İlker Börekçi: Türk Milliyetçiliği bana göre bir yaşam biçimidir. Türk Milliyetçili Turan’ın bütünüdür. Zaten Turan demek Türk demektir, dünya demektir. Turan Türklerin yaşadığı her yeri Türk Milleti olarak idaremiz altına almak değildir. Düşünün Türkler bu gün öyle veya böyle dünyaya yayılmış şekilde yaşamlarını sürdürüyor. Örneğin Avrupa’da 2 milyon civarında Türk vatandaşı yaşıyor. Bunun yaklaşık 1,5 milyonu Almanya’da. Bir kısmı artık orada doğup büyümüşler, yaşadıkları yere entegre olmuşlar. Bir Türk topluluğu, dünyanın neresinde yaşıyorsa yaşasın, huzur içerisinde yaşayabiliyorsa, eğer bir ayrımcılığa, bir haksızlığa, bir dışlanmaya, bir ötekileştirmeye maruz kalmıyorsa, kimliğini, kültürünü yaşayabiliyorsa, yaşadığı ülkenin mevzuatına da saygılı, kanunlarına saygılı olarak yaşamını sürdürebiliyor, o ülkenin kalkınmasına da katkıda verip zenginliğinin nimetlerinden istifade edebiliyorsa; Turan orada gerçekleşmiştir diye düşünüyorum.

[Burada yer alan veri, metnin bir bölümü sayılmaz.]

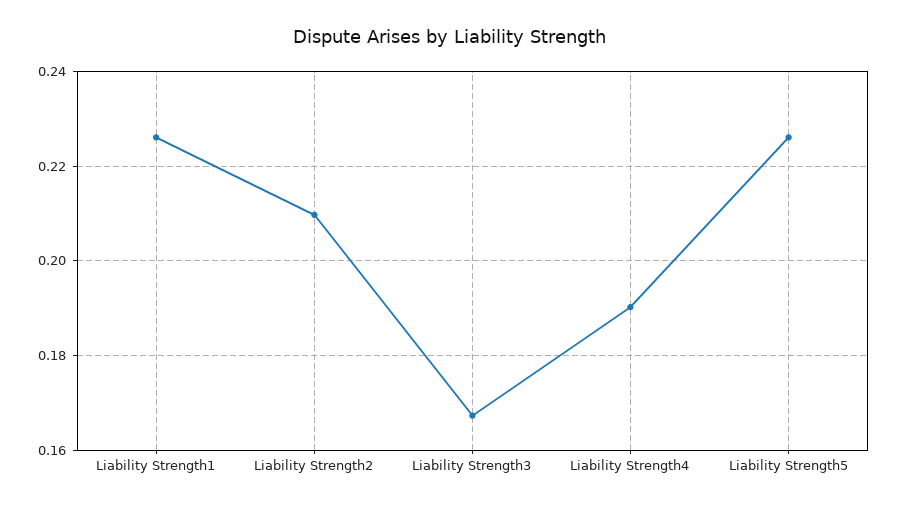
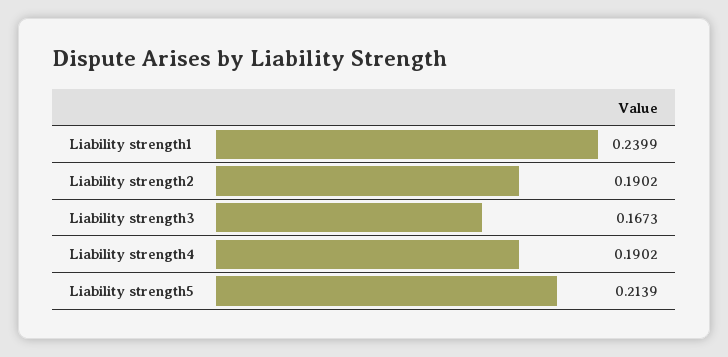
Liability Strength1: 0.226 -> 0.2399
Liability Strength2: 0.21 -> 0.1902
Liability Strength5: 0.226 -> 0.2139

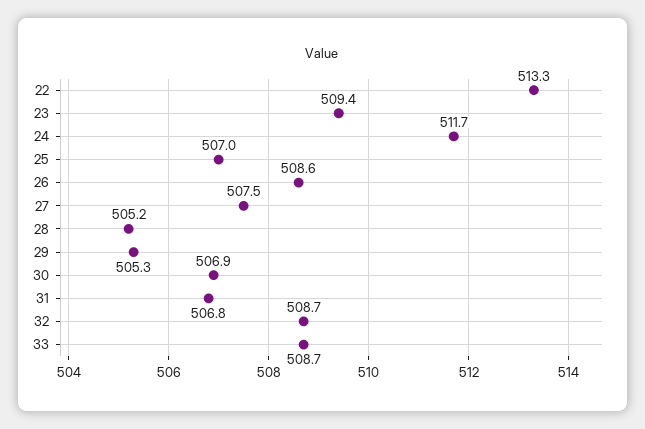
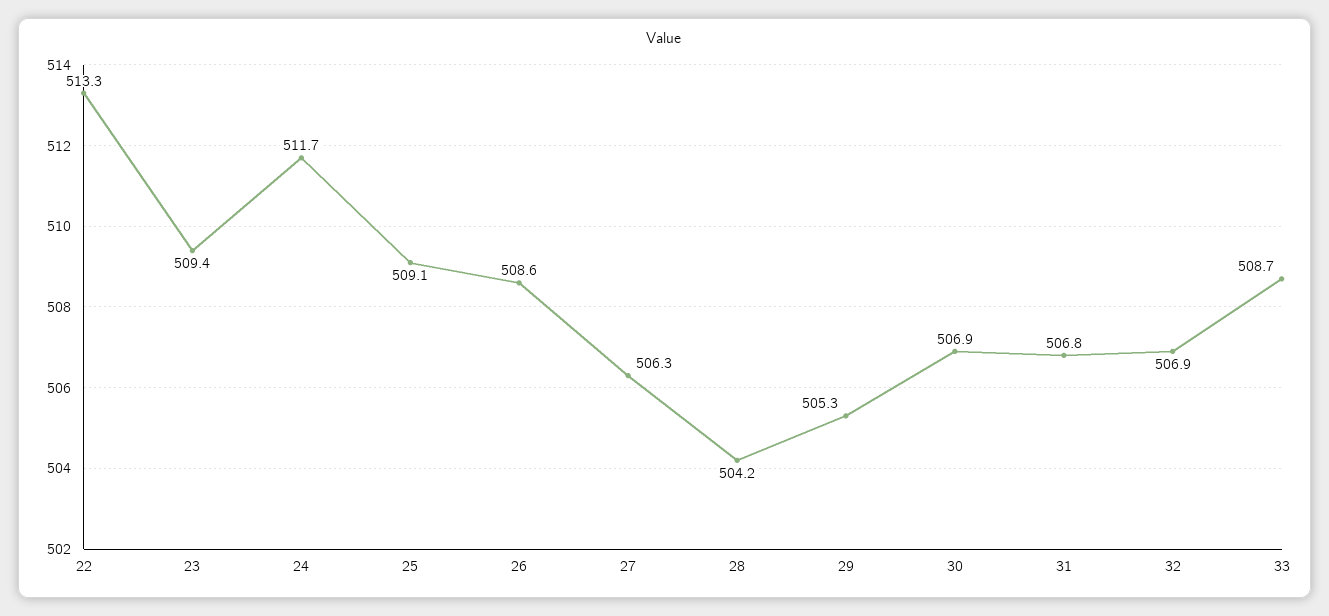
25: 507 -> 509.1
27: 507.5 -> 506.3
28: 505.2 -> 504.2
32: 508.7 -> 506.9

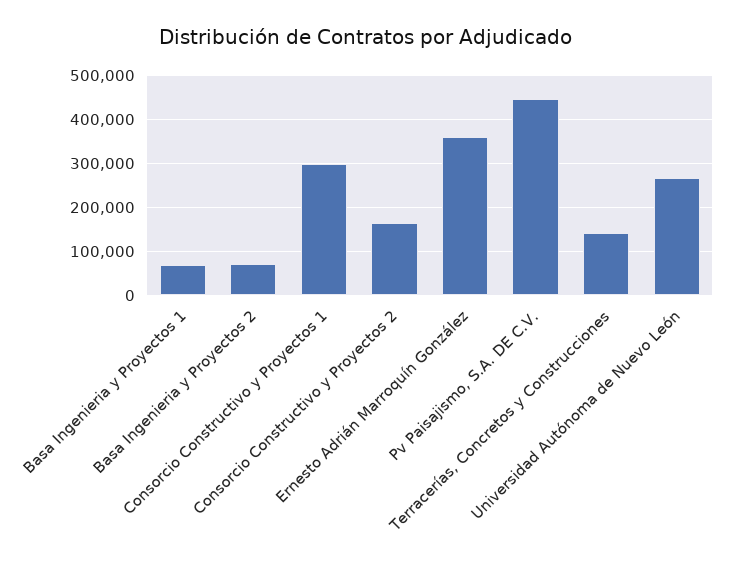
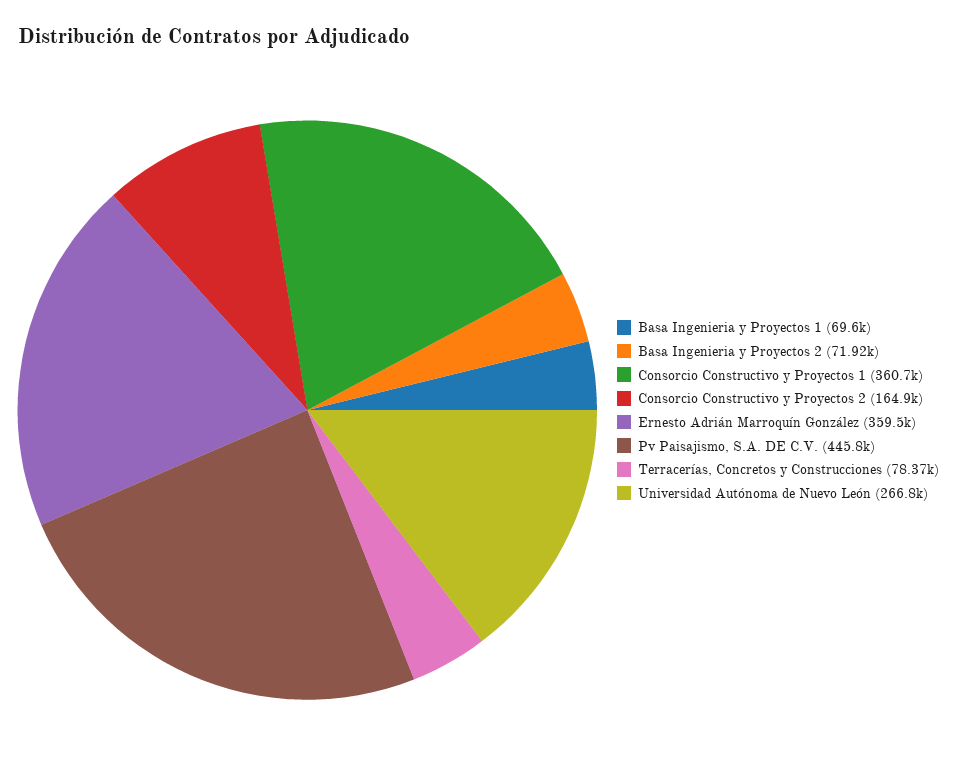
Consorcio Constructivo y Proyectos 1: 300000 -> 360700
Terracerías, Concretos y Construcciones: 140000 -> 78370

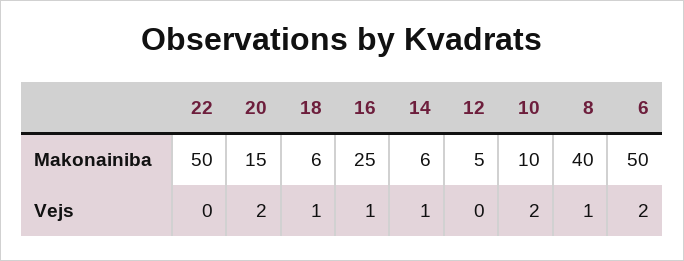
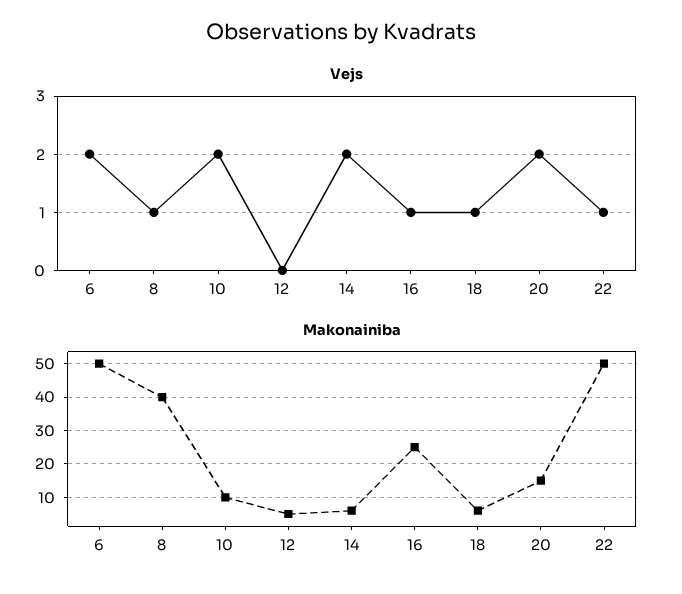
Vejs, 22: 0 -> 1
Vejs, 14: 1 -> 2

Biz çalışmalarımızı bu mantalite ile sürdürüyoruz. Bizlere göre Türk Milliyetçiliği, ırk milliyetçiliği değildir. “Etnik kökeni ne olursa olsun aynı toprakların üstünde yaşayan bireyler olarak, millet vasfına erişmiş insanların kültürel bütünlüğüdür.”
Türk Milliyetçiliği hiçbir zaman kesin ve kez bir partini veya kurumun tekelinde tutulacak kadar küçük kavram değildir.

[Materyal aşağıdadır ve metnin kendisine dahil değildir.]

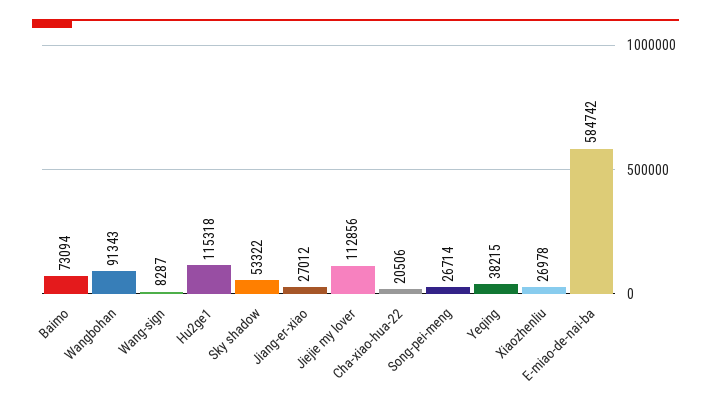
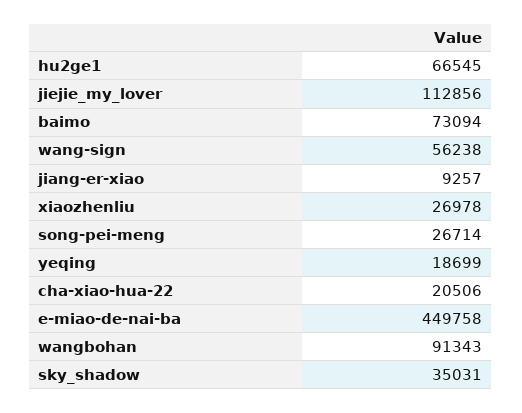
Wang-sign: 8287 -> 56238
Hu2ge1: 115318 -> 66545
Sky shadow: 53322 -> 35031
Jiang-er-xiao: 27012 -> 9257
Yeqing: 38215 -> 18699
E-miao-de-nai-ba: 584742 -> 449758

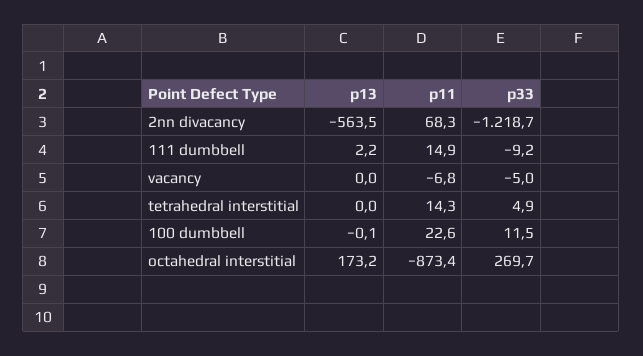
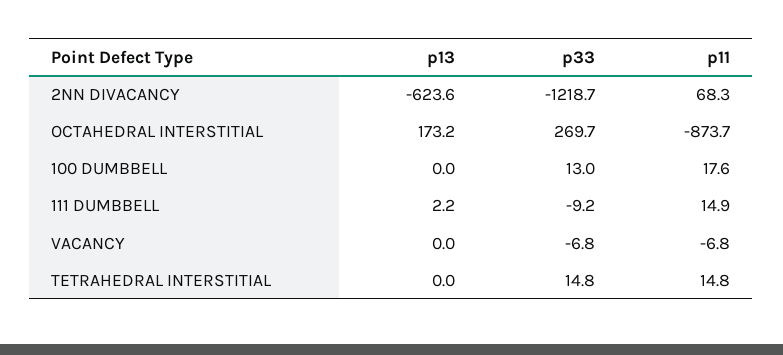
p13, 2nn divacancy: -563.5 -> -623.6
p33, vacancy: -5 -> -6.8
p11, tetrahedral interstitial: 14.3 -> 14.8
p33, tetrahedral interstitial: 4.9 -> 14.8
p13, 100 dumbbell: -0.1 -> 0
p11, 100 dumbbell: 22.6 -> 17.6
p33, 100 dumbbell: 11.5 -> 13
p11, octahedral interstitial: -873.4 -> -873.7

Bu anlamda Türk milleti olarak, aynı milletten kabul ettiğimiz kişi veya toplulukların üzüntüsü ile üzülüyorsak, sevinci ile seviniyorsak, havada uçan kendi uçağımızla, tarlada imal ettiğimiz tarım aletlerimizle, kendi alın terimizle ürettiğimiz ürünümüzle, terör mücadelesi veya tatbikatlarda kullandığımız silahımızla, milyonlarca işçinin çalıştığı teknolojisini Türk Mühendislerin yaptığı, plan ve projelerini kendi Türk Mimarlarımızın çizdiği, kendi fabrikalarımızla gurur duyabiliyorsak, kendi ürettiğimiz otomobillerimizle övüne biliyorsak, tarihimize ve tarihi eserlerimize sahip çıkıyorsak ve bunları yapmak için var gücümüzle çalışıyorsak, bütün bu saydıklarımızın veya benzerlerinin yapılması için kaynak yaratılması amacı ile vergimizi ödüyorsak biz o zaman Türk Milliyetçisiyiz demektir.

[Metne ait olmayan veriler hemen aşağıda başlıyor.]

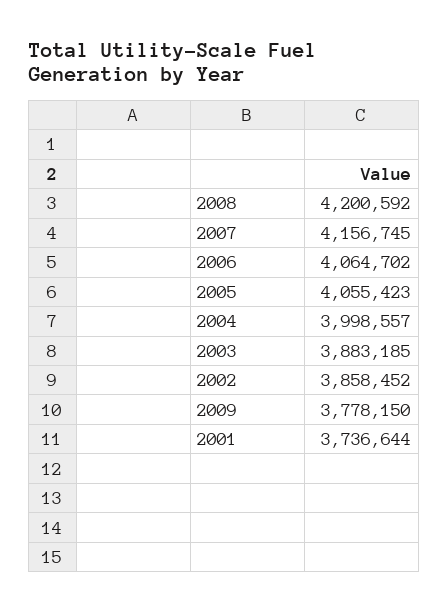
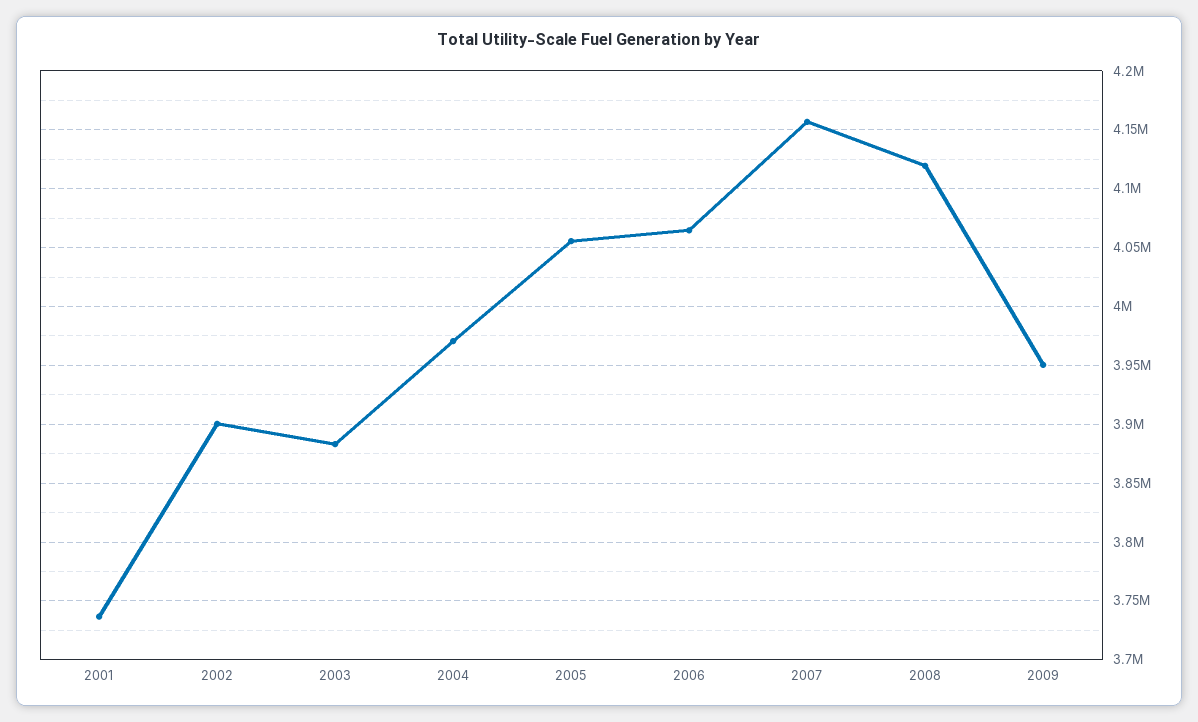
2008: 4200592 -> 4120000
2004: 3998557 -> 3970000
2002: 3858452 -> 3900000
2009: 3778150 -> 3950000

Biz Türk Milletimizi seviyoruz, Türk Milliyetçiliği, Rengini şehitlerimizin kanından alan bayrağımızı baş tacı yapmak bizim gönlümüzde ki Türk Milliyetçiliğidir. Türk Milliyetçiliği bizim gözümüzde Atatürk’ün ufuklarda gösterdiği Kızıl Elma yoldur. Kızıl Elmasında Turancılık olmayan kişi zaten Türk Milliyetçisi değildir.